Just what are the essentials here? Man has a spiritual soul which is directly created by God; in some way which we do not understand that soul was infused into a hominid sufficiently evolved to receive it. We call this hominid man, and we distinguish him from the lower animals by his capacity for abstract thought, his free will and his moral sense.
Man, being a creature, has no innate right to be in relationship with God. And all our experience confirms his strong tendency to turn away from God and do evil. He inherits this tendency just as he inherits his humanity. In order to enter into relationship with God he must, directly or indirectly, accept redemption by Christ – which is always on offer.

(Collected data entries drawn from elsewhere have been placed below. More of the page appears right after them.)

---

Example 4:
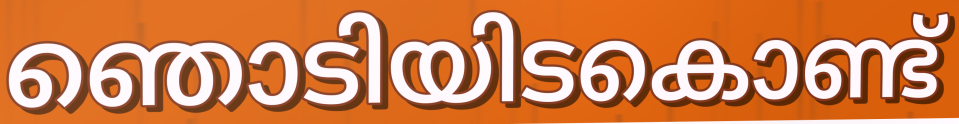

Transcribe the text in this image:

ഞൊടിയിടകൊണ്ട്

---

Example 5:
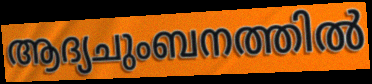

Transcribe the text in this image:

ആദ്യചുംബനത്തിൽ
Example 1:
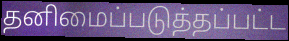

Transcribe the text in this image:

தனிமைப்படுத்தப்பட்ட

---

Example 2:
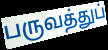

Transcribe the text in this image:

பருவத்துப்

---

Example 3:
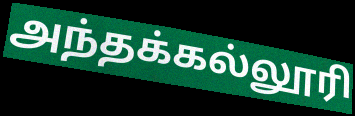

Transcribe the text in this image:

அந்தக்கல்லூரி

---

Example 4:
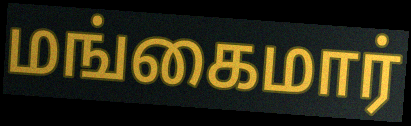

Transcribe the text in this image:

மங்கைமார்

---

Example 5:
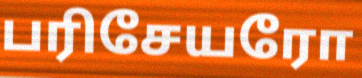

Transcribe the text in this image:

பரிசேயரோ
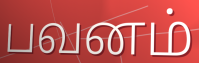
பவனம்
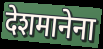
देशमानेना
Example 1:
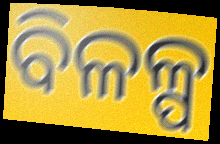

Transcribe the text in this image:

ବିଳଳ୍ପ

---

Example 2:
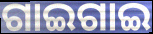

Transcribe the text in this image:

ଗାଇଗାଇ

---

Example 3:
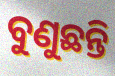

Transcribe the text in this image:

ବୁଣୁଛନ୍ତି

If we limit ourselves to these essentials – and space obliges me to be brief in my listing – we can approach a number of questions which may trouble us.

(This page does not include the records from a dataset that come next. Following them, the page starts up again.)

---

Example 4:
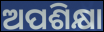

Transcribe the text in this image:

ଅପଶିକ୍ଷା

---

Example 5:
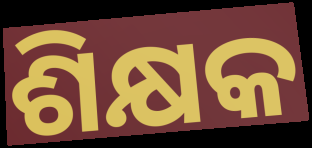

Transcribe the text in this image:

ଶିକ୍ଷକ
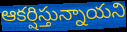
ఆకర్షిస్తున్నాయని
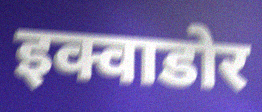
इक्वाडोर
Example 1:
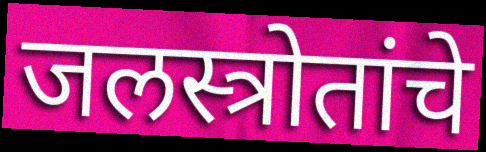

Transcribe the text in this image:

जलस्त्रोतांचे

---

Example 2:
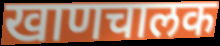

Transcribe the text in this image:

खाणचालक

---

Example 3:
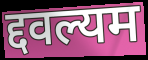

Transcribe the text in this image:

द्दवल्यम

There is no difficulty in maintaining that man was descended from one original couple, but it would seem that this couple lived nearly 200,000 years ago. And if we think that homo erectus may have had the essential qualities of a soul, it could be two million years before that.
The generation of Eve from Adam’s rib is of course possible to an omnipotent God, but, by human judgment, unlikely. Sexual reproduction, with its enormous evolutionary advantages, had been established for at least two billion years. So we might wonder why God found it necessary to make an exception. That wonder is increased by the thought that, since the distinguishing Y chromosome can be properly described as a de-natured version of the female X chromosome, it would be more likely that Adam would have been formed from Eve.

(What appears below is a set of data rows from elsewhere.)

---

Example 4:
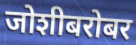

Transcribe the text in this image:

जोशीबरोबर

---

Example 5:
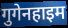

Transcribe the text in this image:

गुगेनहाइम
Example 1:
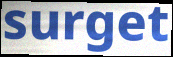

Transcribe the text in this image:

surget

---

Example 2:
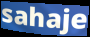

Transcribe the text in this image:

sahaje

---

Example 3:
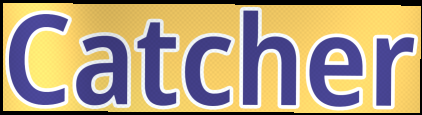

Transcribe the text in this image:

Original Sin, as a doctrine today, was formulated by St Augustine. It evolved from earlier Patristic ideas, and incorporated, somewhat unfortunately, a key mistranslation of St Paul. The story of the Fall has been deeply explored by the theologians and many fundamental understandings, as well as conundrums, have emerged. I am content to regard it as an inspired story full of spiritual truth: a mystery to be fruitfully mined.
What I can see is that the first man, given his moral sense and free will, immediately chose to sin. And this proneness to turn inwards to our selfish selves instead of outwards toward God and our neighbour is, with just two exceptions, a universal inheritance. It is rightly called “original” because it was with us from the first, and will be with us until we die. Even the personally innocent, such as the infant or the mentally handicapped, having human natures, inherit this tendency although they cannot express it.
It is part of human nature insofar as we share the essentially selfish nature of the non-human animal with the essentially spiritual aspect of our humanity. Indeed, it was Paul himself who most graphically wrote about the tension between these two warring aspects of our nature. Should we doubt the existence of Original Sin we only have to look momentarily into ourselves to find it.
So I would suggest that here we are talking about a story or a myth in the full sense of expressing deep truths within the conventions and the comprehensions of the time. It does not surprise me that the people of the New Testament were able to grasp the essential spiritual truths though the medium of what they understood to be literal history. We, who following Augustine’s own advice, aim not to cause scandal by using interpretations which others can see are plainly contradicted by the facts, must be ready to review our understanding when new knowledge becomes available. Provided that the new understanding does not derogate from the spiritual meaning of the old, and may indeed give us further insights, we have nothing to fear – at least in exploring it.
New interpretations have always been uncomfortable, as Galileo found out. But should they stand the test of theological examination and receive the blessing of the Church, they guide us towards the deeper understanding of truth in which, we are promised, the Holy Spirit guides us. So this is an opportunity to explore this question, and to tell me I am talking bunkum if you wish.